When you consolidate and reduce the number of your company's learning systems, a cumulative positive effect is spread across the entire training organization.
There will be fewer system support requirements, less maintenance, fewer patches, fewer resource requirements, fixes and upgrades. In addition, you’ll need fewer people with technology skill sets, which helps to reduce support costs. The bonus benefit is your reporting will become easier, which will lead to better learning measurements.
In our experience, there are two main challenges to the consolidation and centralization of learning technology: 1. Deciding what to do with legacy data 2. How to meet the functional requirements of varying business units
With regard to legacy data, there are several options. Assuming you have the ability to keep your legacy systems, you can migrate users to new systems and build data integration into your stable legacy systems. Users can still access the data, but you won’t have to go through a big data migration effort, which can be time consuming and expensive.

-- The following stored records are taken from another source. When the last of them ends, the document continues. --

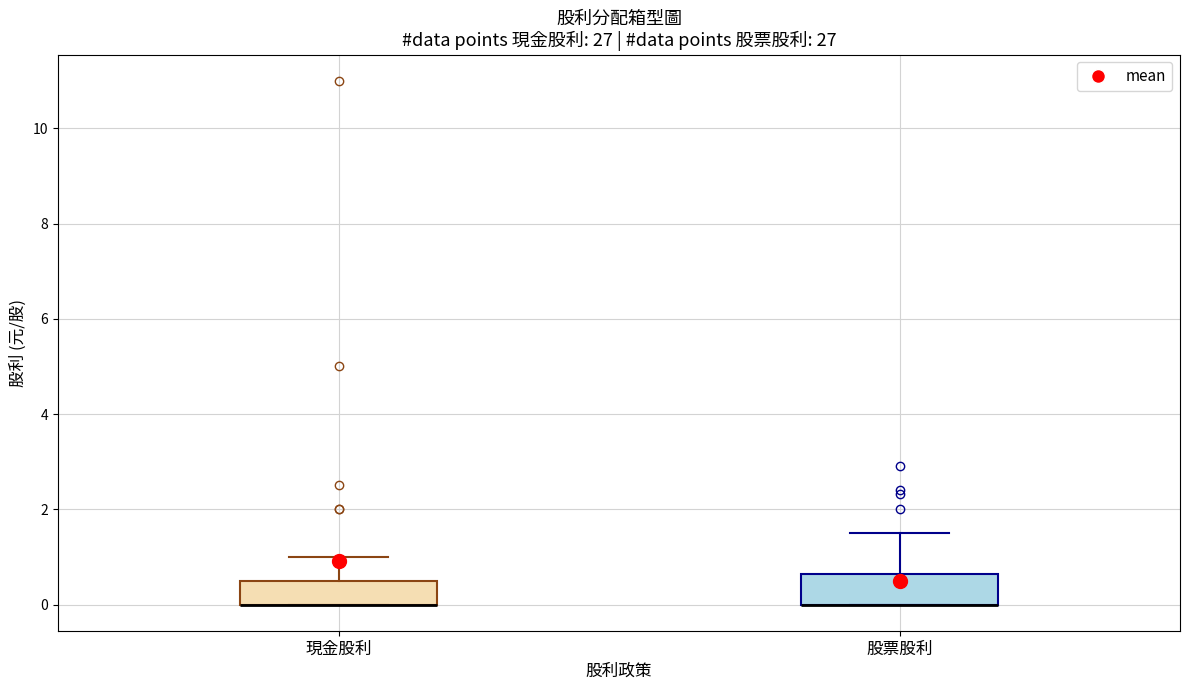

Reading left to right, transcribe this box plot: for each box, give where its median line is, the range the box spans, and where its two whiskers end, as read against the y-axis. The values are not printed on the chart, so give them approximately, as read against the axis.

現金股利: median 0.0 (drawn on the box's lower edge), box 0.0 to 0.6, whiskers 0.0 to 1.0
股票股利: median 0.0 (drawn on the box's lower edge), box 0.0 to 0.6, whiskers 0.0 to 1.6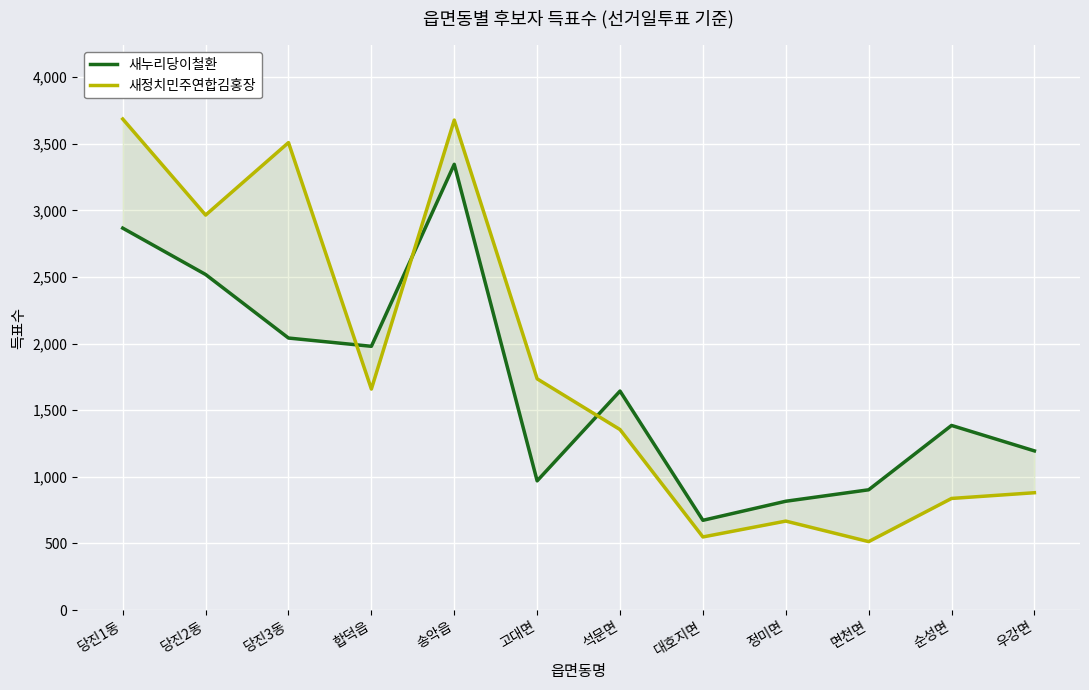

At which category does 새정치민주연합김홍장 reach its first local valley?

당진2동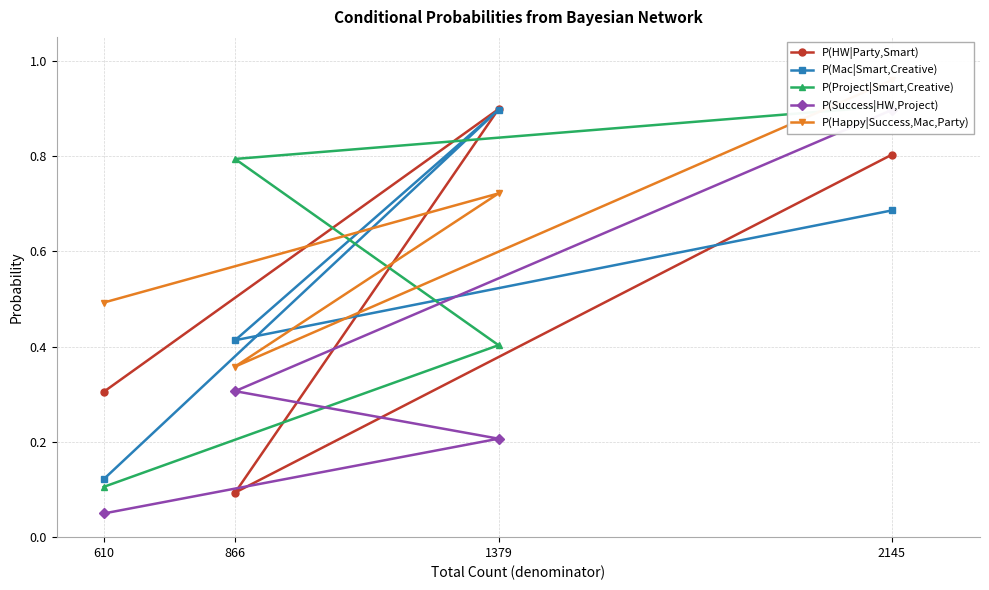

What is the difference between the second highest and second lowest values in the P(HW|Party,Smart) series?

0.5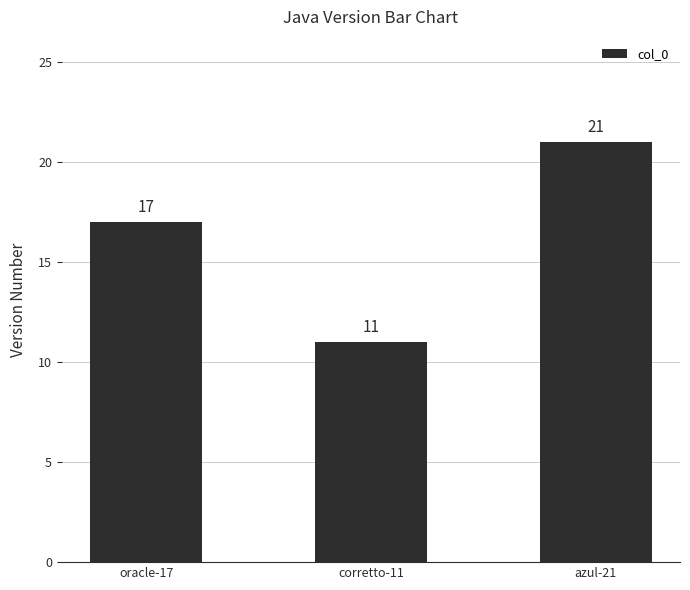

What is the greatest value displayed?

21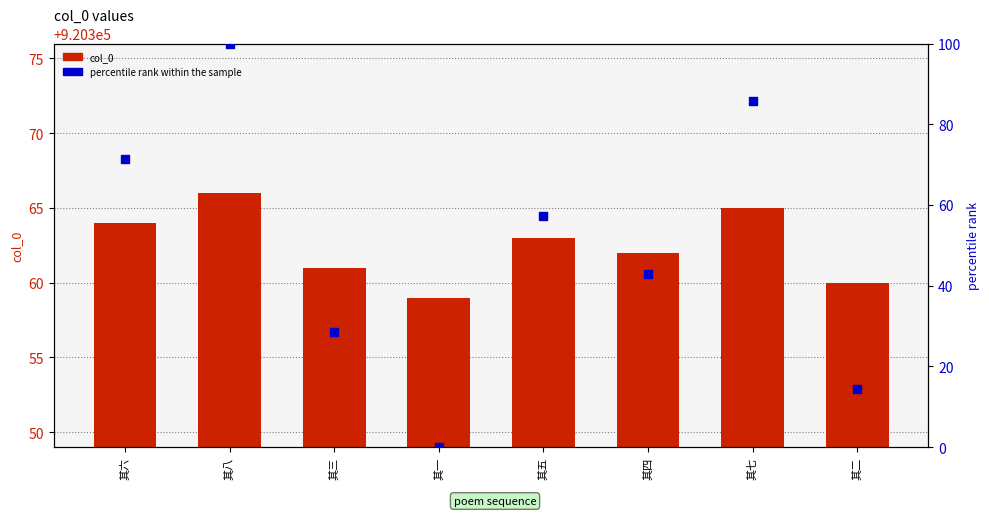

What are all the series names shown in the legend?

col_0, percentile rank within the sample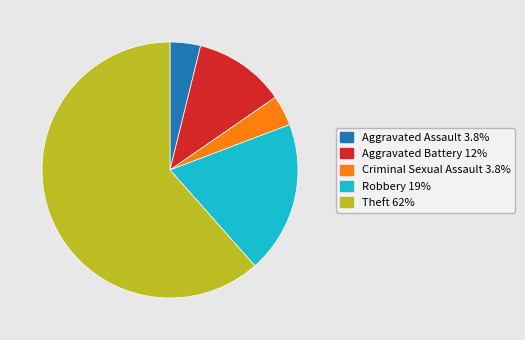

Does Aggravated Assault account for over 50% of the chart?

No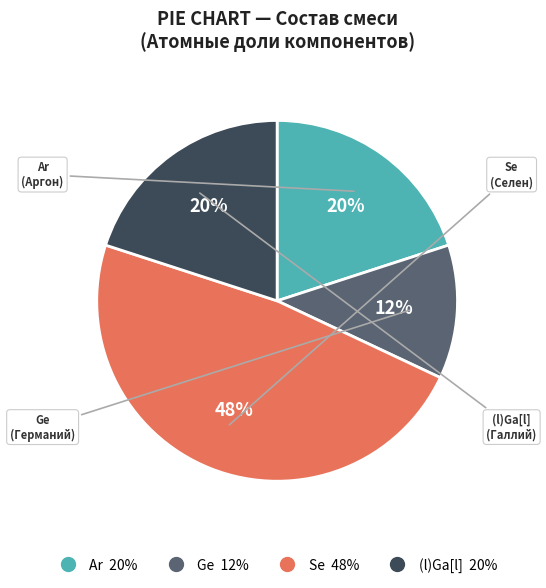

Does any single category account for the majority?

No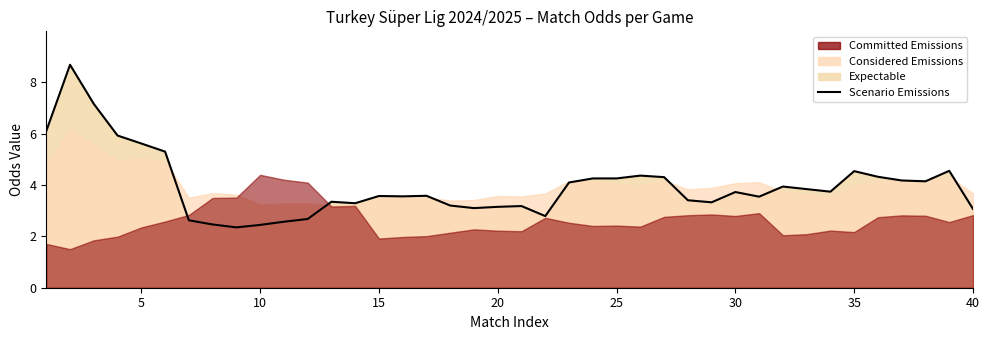

What is the greatest value displayed?

8.7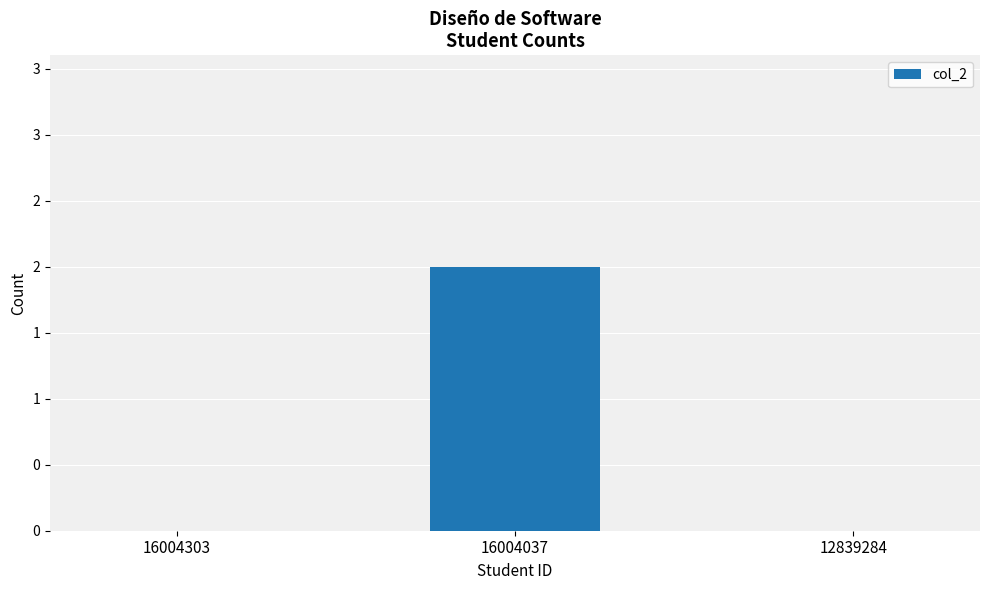

Reading left to right, what are all the values shown in this chart?

0	2	0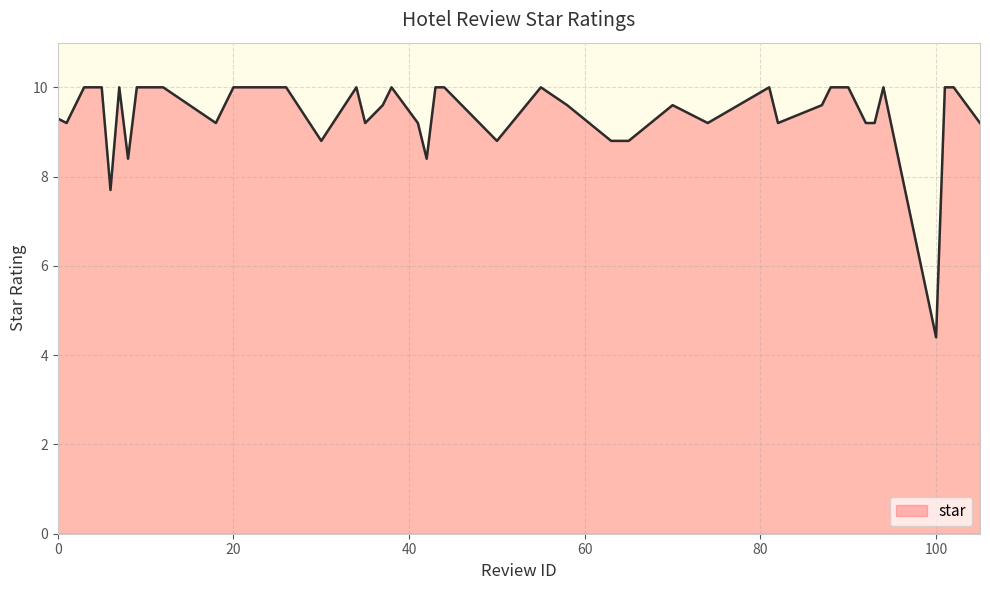

What is the difference between the maximum and minimum values?

5.6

If you have to go through a data migration effort, which is usually accompanied by a significant amount of data clean up, it makes sense to conduct a data audit and do some systems analysis up front.
The second big challenge is how to meet the functional requirements of various groups across your organization. More and more training departments are leveraging newer technologies and approaches by building LMS functionality OUTSIDE of their LMS, in the form of portals and widgets. This approach allows you to customize to the needs of those diverse business units and significantly improve the user experience.